-------- Input data

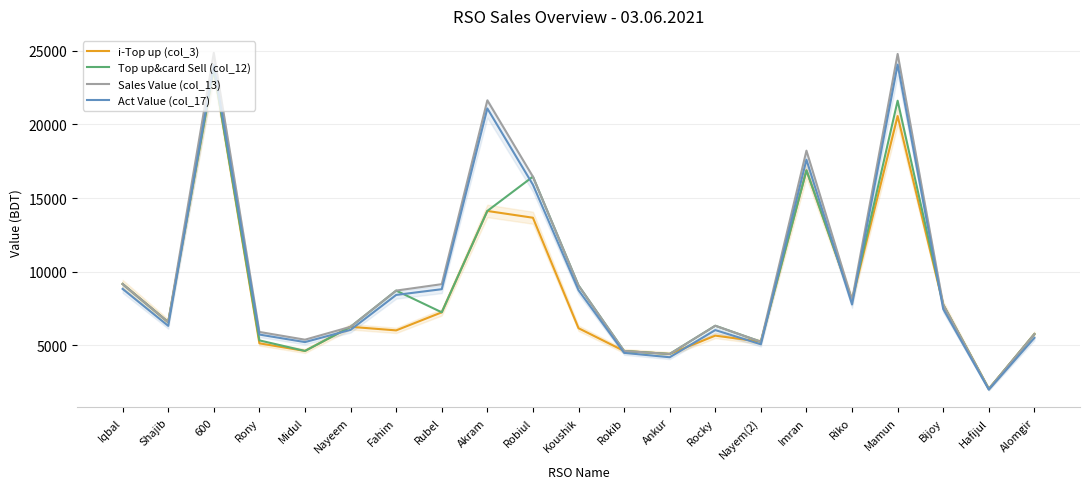

Reading left to right, list all the values displayed in this chart.

i-Top up (col_3): Iqbal=9173.0	Shajib=6584.0	600=23744.0	Rony=5146.0	Midul=4629.0	Nayeem=6267.0	Fahim=6024.0	Rubel=7250.0	Akram=14129.0	Robiul=13669.0	Koushik=6173.0	Rokib=4626.0	Ankur=4424.0	Rocky=5669.0	Nayem(2)=5253.0	Imran=16884.0	Riko=8084.0	Mamun=20571.0	Bijoy=7762.0	Hafijul=2056.0	Alomgir=5773.0
Top up&card Sell (col_12): Iqbal=9173.0	Shajib=6584.0	600=23744.0	Rony=5346.0	Midul=4629.0	Nayeem=6267.0	Fahim=8724.0	Rubel=7250.0	Akram=14129.0	Robiul=16459.0	Koushik=9073.0	Rokib=4626.0	Ankur=4424.0	Rocky=6339.0	Nayem(2)=5253.0	Imran=16884.0	Riko=8084.0	Mamun=21611.0	Bijoy=7762.0	Hafijul=2056.0	Alomgir=5773.0
Sales Value (col_13): Iqbal=9173.0	Shajib=6584.0	600=24863.0	Rony=5919.0	Midul=5393.0	Nayeem=6267.0	Fahim=8724.0	Rubel=9160.0	Akram=21634.0	Robiul=16459.0	Koushik=9073.0	Rokib=4626.0	Ankur=4424.0	Rocky=6339.0	Nayem(2)=5253.0	Imran=18221.0	Riko=8084.0	Mamun=24786.0	Bijoy=7762.0	Hafijul=2056.0	Alomgir=5773.0
Act Value (col_17): Iqbal=8839.7	Shajib=6330.9	600=24050.0	Rony=5740.0	Midul=5229.7	Nayeem=6060.7	Fahim=8430.1	Rubel=8819.6	Akram=21085.5	Robiul=15909.4	Koushik=8750.5	Rokib=4498.8	Ankur=4200.3	Rocky=6044.7	Nayem(2)=5080.5	Imran=17606.7	Riko=7781.7	Mamun=24060.7	Bijoy=7469.5	Hafijul=1999.5	Alomgir=5514.2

----------------

▸ **Work task**:
Copy every line of the items above word for word, leaving out the pictures.

▸ **Response box**:
Reading left to right, list all the values displayed in this chart.

i-Top up (col_3): Iqbal=9173.0	Shajib=6584.0	600=23744.0	Rony=5146.0	Midul=4629.0	Nayeem=6267.0	Fahim=6024.0	Rubel=7250.0	Akram=14129.0	Robiul=13669.0	Koushik=6173.0	Rokib=4626.0	Ankur=4424.0	Rocky=5669.0	Nayem(2)=5253.0	Imran=16884.0	Riko=8084.0	Mamun=20571.0	Bijoy=7762.0	Hafijul=2056.0	Alomgir=5773.0
Top up&card Sell (col_12): Iqbal=9173.0	Shajib=6584.0	600=23744.0	Rony=5346.0	Midul=4629.0	Nayeem=6267.0	Fahim=8724.0	Rubel=7250.0	Akram=14129.0	Robiul=16459.0	Koushik=9073.0	Rokib=4626.0	Ankur=4424.0	Rocky=6339.0	Nayem(2)=5253.0	Imran=16884.0	Riko=8084.0	Mamun=21611.0	Bijoy=7762.0	Hafijul=2056.0	Alomgir=5773.0
Sales Value (col_13): Iqbal=9173.0	Shajib=6584.0	600=24863.0	Rony=5919.0	Midul=5393.0	Nayeem=6267.0	Fahim=8724.0	Rubel=9160.0	Akram=21634.0	Robiul=16459.0	Koushik=9073.0	Rokib=4626.0	Ankur=4424.0	Rocky=6339.0	Nayem(2)=5253.0	Imran=18221.0	Riko=8084.0	Mamun=24786.0	Bijoy=7762.0	Hafijul=2056.0	Alomgir=5773.0
Act Value (col_17): Iqbal=8839.7	Shajib=6330.9	600=24050.0	Rony=5740.0	Midul=5229.7	Nayeem=6060.7	Fahim=8430.1	Rubel=8819.6	Akram=21085.5	Robiul=15909.4	Koushik=8750.5	Rokib=4498.8	Ankur=4200.3	Rocky=6044.7	Nayem(2)=5080.5	Imran=17606.7	Riko=7781.7	Mamun=24060.7	Bijoy=7469.5	Hafijul=1999.5	Alomgir=5514.2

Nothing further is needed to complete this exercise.